3.5. Discussion between the parties

A discussion between the parties may, in a best-case scenario, help with the resolution the situation and increase the parties’ understanding of each other’s perspectives. However, discussions are not suitable for all harassment situations. For instance, long-term bullying requires strong expertise to deal with the situation, while organisations cannot get into investigating suspected criminal activity.

You can use this outline as support:

  1. Prepare for the discussion:
    • Ensure that the meeting is held in a quiet place and that you have reserved enough time for processing the matter.
    • Ensure that both parties know about the common rules of the discussion in advance and are ready to commit to them.
      • The discussion is confidential. It is not discussed with external parties.

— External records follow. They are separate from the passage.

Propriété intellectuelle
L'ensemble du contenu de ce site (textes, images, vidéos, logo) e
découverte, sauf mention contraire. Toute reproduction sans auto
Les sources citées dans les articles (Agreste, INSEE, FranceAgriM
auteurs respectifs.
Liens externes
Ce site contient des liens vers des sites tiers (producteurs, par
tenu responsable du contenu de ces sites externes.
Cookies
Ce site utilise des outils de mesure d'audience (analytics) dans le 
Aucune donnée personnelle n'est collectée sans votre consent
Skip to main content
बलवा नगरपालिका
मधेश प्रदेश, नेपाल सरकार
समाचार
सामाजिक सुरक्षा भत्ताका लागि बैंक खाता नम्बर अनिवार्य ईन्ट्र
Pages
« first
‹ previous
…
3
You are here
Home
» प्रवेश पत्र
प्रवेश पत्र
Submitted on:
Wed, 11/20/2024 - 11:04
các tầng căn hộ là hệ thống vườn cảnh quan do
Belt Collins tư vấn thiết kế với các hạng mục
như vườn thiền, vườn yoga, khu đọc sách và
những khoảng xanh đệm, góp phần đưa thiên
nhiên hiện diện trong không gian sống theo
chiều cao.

      • The goal is to help the parties understand each other better and to support them with finding solutions. The discussion is not meant for continuing the conflict.
      • The mediator does not provide ready-made solutions or hand out sanctions to either party. Their role in the discussion is that of an impartial facilitator.

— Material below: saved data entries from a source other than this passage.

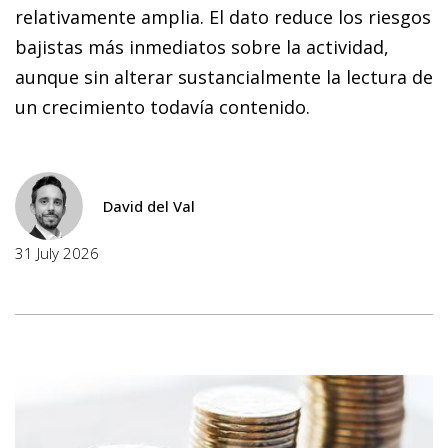
relativamente amplia. El dato reduce los riesgos
bajistas más inmediatos sobre la actividad,
aunque sin alterar sustancialmente la lectura de
un crecimiento todavía contenido.
David del Val
31 July 2026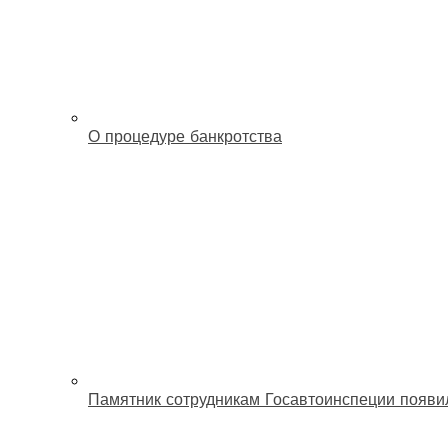
О процедуре банкротства
Памятник сотрудникам Госавтоинспеции появи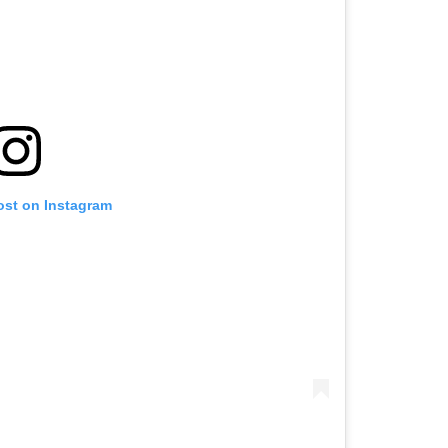
ost on Instagram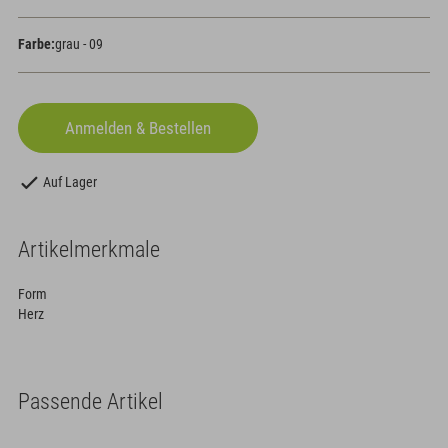
Farbe:
grau - 09
Auf Lager
Artikelmerkmale
Form
Herz
Passende Artikel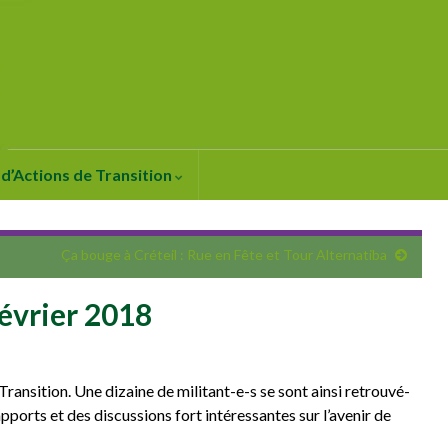
d’Actions de Transition
Ça bouge à Créteil : Rue en Fête et Tour Alternatiba
évrier 2018
Transition. Une dizaine de militant-e-s se sont ainsi retrouvé-
ports et des discussions fort intéressantes sur l’avenir de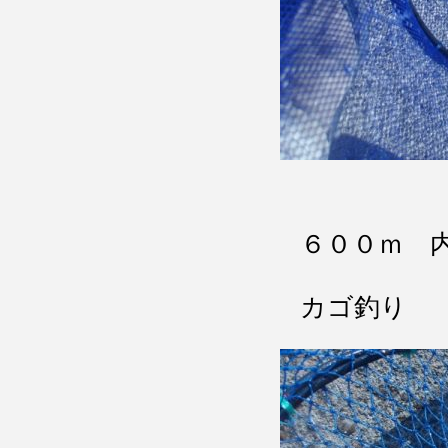
６００ｍ 
カゴ釣り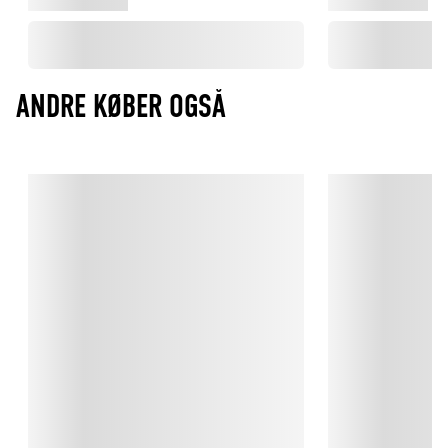
ANDRE KØBER OGSÅ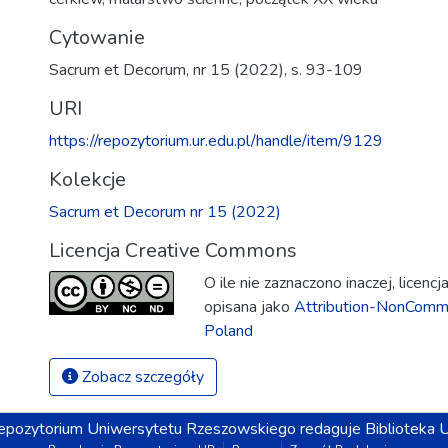
Cytowanie
Sacrum et Decorum, nr 15 (2022), s. 93-109
URI
https://repozytorium.ur.edu.pl/handle/item/9129
Kolekcje
Sacrum et Decorum nr 15 (2022)
Licencja Creative Commons
O ile nie zaznaczono inaczej, licenc
opisana jako
Attribution-NonComme
Poland
Zobacz szczegóły
epozytorium
Uniwersytetu Rzeszowskiego
redaguje
Biblioteka 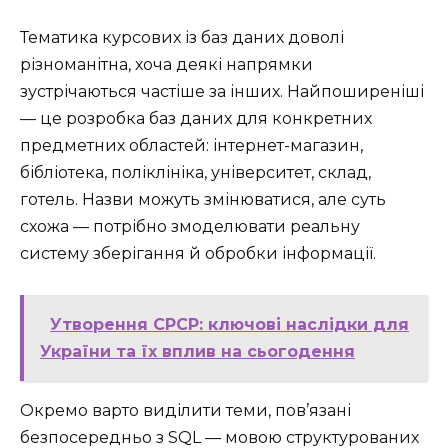
Тематика курсових із баз даних доволі
різноманітна, хоча деякі напрямки
зустрічаються частіше за інших. Найпоширеніші
— це розробка баз даних для конкретних
предметних областей: інтернет-магазин,
бібліотека, поліклініка, університет, склад,
готель. Назви можуть змінюватися, але суть
схожа — потрібно змоделювати реальну
систему зберігання й обробки інформації.
Утворення СРСР: ключові наслідки для
України та їх вплив на сьогодення
Окремо варто виділити теми, пов’язані
безпосередньо з SQL — мовою структурованих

      • Participation is voluntary, and the discussion may be cut short if the parties so wish.
      • The mediator hands out turns to speak. The other party should not be interrupted. All discussion must be civil.
      • If needed, both parties may bring one support person with them. However, it is important to clearly define the support person’s role. They may be present but may not participate in the discussion or comment on it.
  2. When the event begins, remind everyone once more of its purpose and the common rules for it.
  3. Discuss the following themes:
    • What happened?
    • How did it feel? What did you think of what happened?
    • Who have been affected by what happened and how?
    • What would be a good solution to the situation?
  4. Try to steer the discussion forward if it seems to stall. Ask questions that cannot be answered by a simple yes or no.
  5. Make sure that both parties get to speak as much as the other.
  6. At the end, you can agree on a common solution that includes concrete promises on changing the situation.
  7. Also agree on a way to monitor the situation with the parties by, for instance, promising to ask both parties how everything has gone and whether they have stuck with the solution within a couple of months.